Help is now being provided by data from the so-called iceberg off the east coast of West Antarctica. This marine area represents the main path of icebergs that cut the Antarctic ice sheet and then drift northward with the current along the coast. As the icebergs gradually melt in this drift, their lower side gradually releases sediment and debris, which sinks to the sea floor along the way. The amount of accumulated iceberg debris reveals how many icebergs were born at a particular time and drifted away on the “Iceberg Highway”.
Eight melt waves with a sharp rise in sea level
This is where Weber and his team come into play: To see how global warming after the last ice age affected the Antarctic ice sheet, they examined sediment cores removed from two places on Iceberg Street. It contains layers that were deposited about 19,000 to 9,000 years ago. By using the amount of iceberg grit in these layers, researchers were for the first time able to more accurately understand when, how fast and for how long the phases of strong post-glacial defrosting took place. In addition, the team also used sediment core samples from the Ross Sea and ice cores from West Antarctica, which document the volume loss of ice masses during this time period.
Assessments have shown that there are eight phases in the post-glacial warm phase with severe melting of the Antarctic ice. They appear both in the iceberg debris that was deposited in abundance during these times and in the supplementary data. In these melting spurs, a large number of icebergs were generated and drifted northward. In one such eruption, known as MWP-1A, about 14,500 years ago, 1,300 gigatons of ice would have broken off annually. Its melting alone could have caused sea level rise of seven to eleven meters during the 400-year melt phase, Weber and his team report.

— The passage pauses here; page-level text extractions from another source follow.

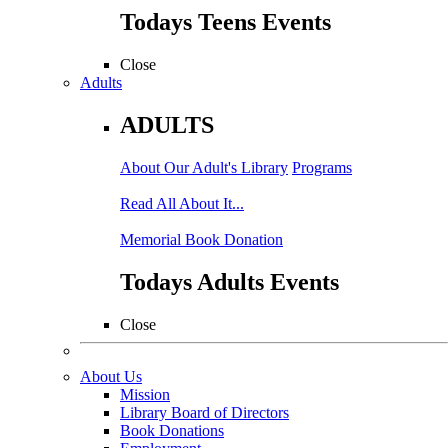
Todays Teens Events
Close
Adults
ADULTS
About Our Adult's Library
Programs
Read All About It...
Memorial Book Donation
Todays Adults Events
Close
About Us
Mission
Library Board of Directors
Book Donations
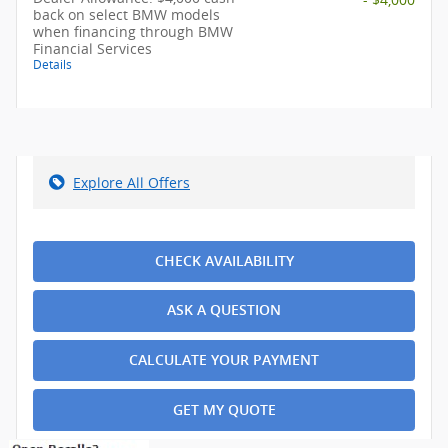
back on select BMW models
when financing through BMW
Financial Services
Details
Explore All Offers
CHECK AVAILABILITY
ASK A QUESTION
CALCULATE YOUR PAYMENT
GET MY QUOTE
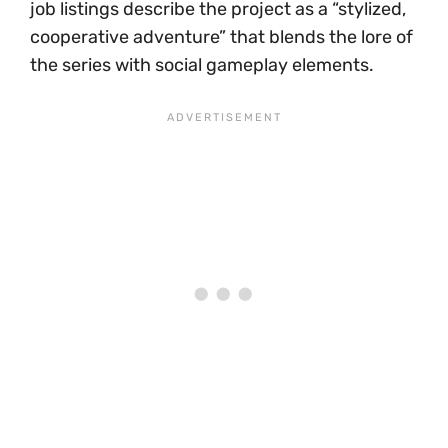
job listings describe the project as a “stylized,
cooperative adventure” that blends the lore of
the series with social gameplay elements.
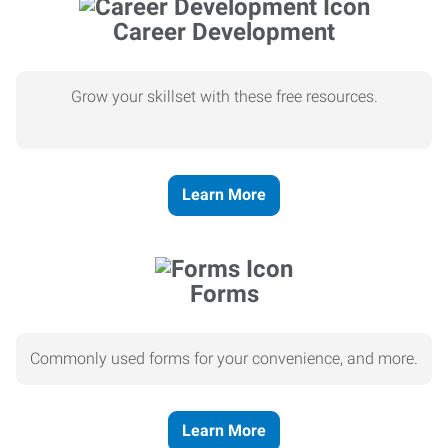
Career Development
Grow your skillset with these free resources.
Learn More
Forms
Commonly used forms for your convenience, and more.
Learn More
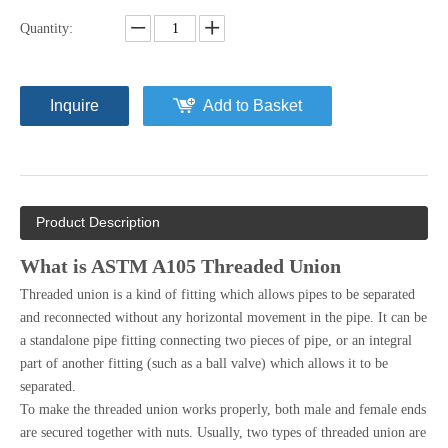
Quantity:
Inquire
Add to Basket
Product Description
What is ASTM A105 Threaded Union
Threaded union is a kind of fitting which allows pipes to be separated
and reconnected without any horizontal movement in the pipe. It can be
a standalone pipe fitting connecting two pieces of pipe, or an integral
part of another fitting (such as a ball valve) which allows it to be
separated.
To make the threaded union works properly, both male and female ends
are secured together with nuts. Usually, two types of threaded union are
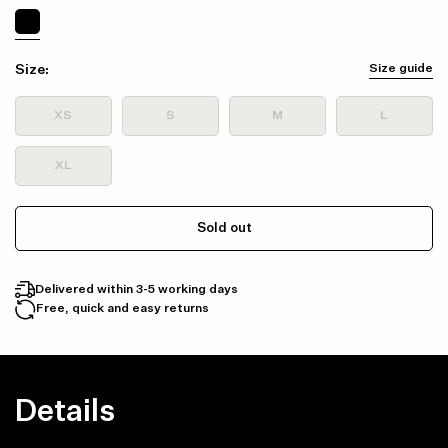
Size:
Size guide
XS
S
M
L
XL
Sold out
Delivered within 3-5 working days
Free, quick and easy returns
Details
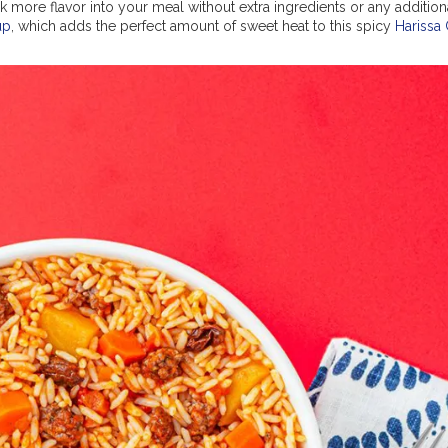
 more flavor into your meal without extra ingredients or any addition
up
, which adds the perfect amount of sweet heat to this spicy
Harissa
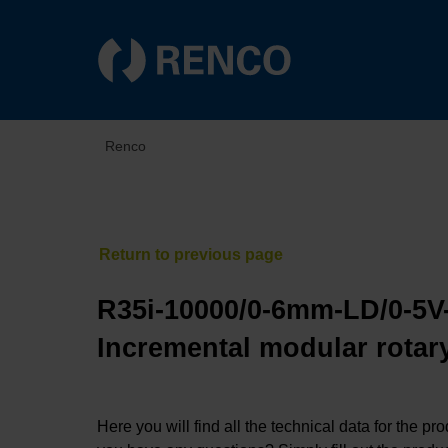
Renco
R35i-10000/0-6mm-LD/0-5V
Incremental modular rotary
Here you will find all the technical data for the pr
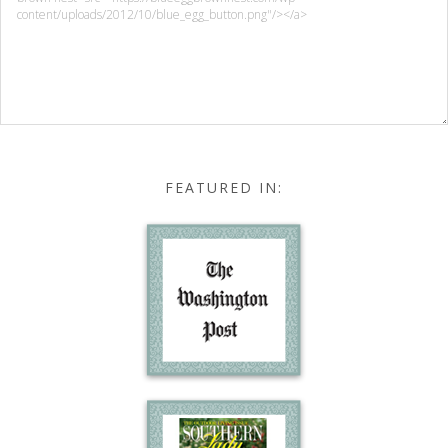
FEATURED IN:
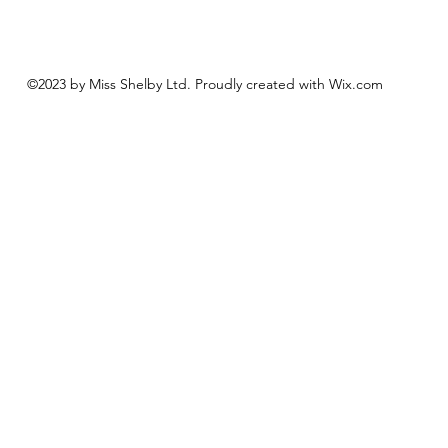
©2023 by Miss Shelby Ltd. Proudly created with Wix.com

The tipping point was reached within a decade
More importantly, these stages of powerful defrosting began with surprising speed. It took less than a decade to destabilize the Antarctic ice sheet in a manner that was followed by a melting phase that lasted from centuries to thousands of years. “The speed of just one decade of regime reversal is very frightening, because if the Antarctic ice sheet behaves in the future as it did in the past, we will see the reversal now,” Weber says. So far, models have suggested that ice in West Antarctica needs about 60 years of the currently observed melt rate to break out of equilibrium and “inversion”. “Our data from Eisberg-Allee suggests that this could happen much more quickly, within a decade or two,” the researchers say.
If confirmed, the ice, especially in West Antarctica, could be much closer to the tipping point than is assumed – or even exceeded. “Our results are consistent with a growing body of evidence suggesting that the acceleration of Antarctic ice loss over the past few decades could mark the beginning of a long, irreversible period of ice sheet retreat,” Weber says.